**PROMPT:** Reproduce every line of the data that follows, verbatim and in the original order.

Text extractions by page:
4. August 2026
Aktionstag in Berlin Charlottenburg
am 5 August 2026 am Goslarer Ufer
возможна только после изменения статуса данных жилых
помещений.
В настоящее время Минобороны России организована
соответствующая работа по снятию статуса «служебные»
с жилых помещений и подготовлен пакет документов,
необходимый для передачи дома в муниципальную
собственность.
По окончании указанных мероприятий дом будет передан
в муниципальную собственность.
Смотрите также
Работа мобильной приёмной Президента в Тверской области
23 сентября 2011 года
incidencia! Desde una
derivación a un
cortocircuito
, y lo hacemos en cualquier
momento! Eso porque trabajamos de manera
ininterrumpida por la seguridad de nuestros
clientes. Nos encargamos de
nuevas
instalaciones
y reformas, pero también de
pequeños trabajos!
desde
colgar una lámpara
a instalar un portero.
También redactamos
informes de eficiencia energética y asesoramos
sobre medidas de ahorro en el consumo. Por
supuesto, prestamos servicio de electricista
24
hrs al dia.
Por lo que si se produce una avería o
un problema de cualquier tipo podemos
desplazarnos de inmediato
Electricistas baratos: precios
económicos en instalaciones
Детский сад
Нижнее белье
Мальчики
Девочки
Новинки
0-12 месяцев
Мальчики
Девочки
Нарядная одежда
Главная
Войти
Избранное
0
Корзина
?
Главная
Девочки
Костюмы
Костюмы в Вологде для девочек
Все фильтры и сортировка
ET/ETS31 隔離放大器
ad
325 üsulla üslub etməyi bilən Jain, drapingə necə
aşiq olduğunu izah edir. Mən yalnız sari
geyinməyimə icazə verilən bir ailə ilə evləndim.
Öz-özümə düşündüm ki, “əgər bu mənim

**RESPONSE AREA:**
4. August 2026
Aktionstag in Berlin Charlottenburg
am 5 August 2026 am Goslarer Ufer
возможна только после изменения статуса данных жилых
помещений.
В настоящее время Минобороны России организована
соответствующая работа по снятию статуса «служебные»
с жилых помещений и подготовлен пакет документов,
необходимый для передачи дома в муниципальную
собственность.
По окончании указанных мероприятий дом будет передан
в муниципальную собственность.
Смотрите также
Работа мобильной приёмной Президента в Тверской области
23 сентября 2011 года
incidencia! Desde una
derivación a un
cortocircuito
, y lo hacemos en cualquier
momento! Eso porque trabajamos de manera
ininterrumpida por la seguridad de nuestros
clientes. Nos encargamos de
nuevas
instalaciones
y reformas, pero también de
pequeños trabajos!
desde
colgar una lámpara
a instalar un portero.
También redactamos
informes de eficiencia energética y asesoramos
sobre medidas de ahorro en el consumo. Por
supuesto, prestamos servicio de electricista
24
hrs al dia.
Por lo que si se produce una avería o
un problema de cualquier tipo podemos
desplazarnos de inmediato
Electricistas baratos: precios
económicos en instalaciones
Детский сад
Нижнее белье
Мальчики
Девочки
Новинки
0-12 месяцев
Мальчики
Девочки
Нарядная одежда
Главная
Войти
Избранное
0
Корзина
?
Главная
Девочки
Костюмы
Костюмы в Вологде для девочек
Все фильтры и сортировка
ET/ETS31 隔離放大器
ad
325 üsulla üslub etməyi bilən Jain, drapingə necə
aşiq olduğunu izah edir. Mən yalnız sari
geyinməyimə icazə verilən bir ailə ilə evləndim.
Öz-özümə düşündüm ki, “əgər bu mənim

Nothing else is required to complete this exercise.